- Job item -
Type out the lines below exactly, pictures excluded.

- Given records -
= = = = = = =
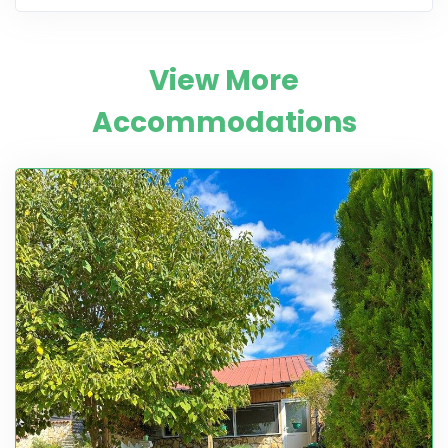
View More
Accommodations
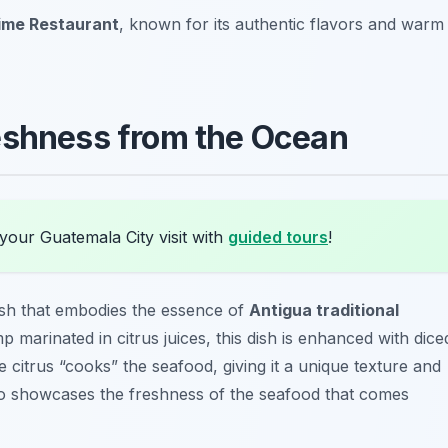
ime Restaurant
, known for its authentic flavors and warm
eshness from the Ocean
your Guatemala City visit with
guided tours
!
ish that embodies the essence of
Antigua traditional
p marinated in citrus juices, this dish is enhanced with dice
 citrus “cooks” the seafood, giving it a unique texture and
 also showcases the freshness of the seafood that comes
= = = = = = =
- Completed task -
View More
Accommodations
ime Restaurant
, known for its authentic flavors and warm
eshness from the Ocean
your Guatemala City visit with
guided tours
!
ish that embodies the essence of
Antigua traditional
p marinated in citrus juices, this dish is enhanced with dice
 citrus “cooks” the seafood, giving it a unique texture and
 also showcases the freshness of the seafood that comes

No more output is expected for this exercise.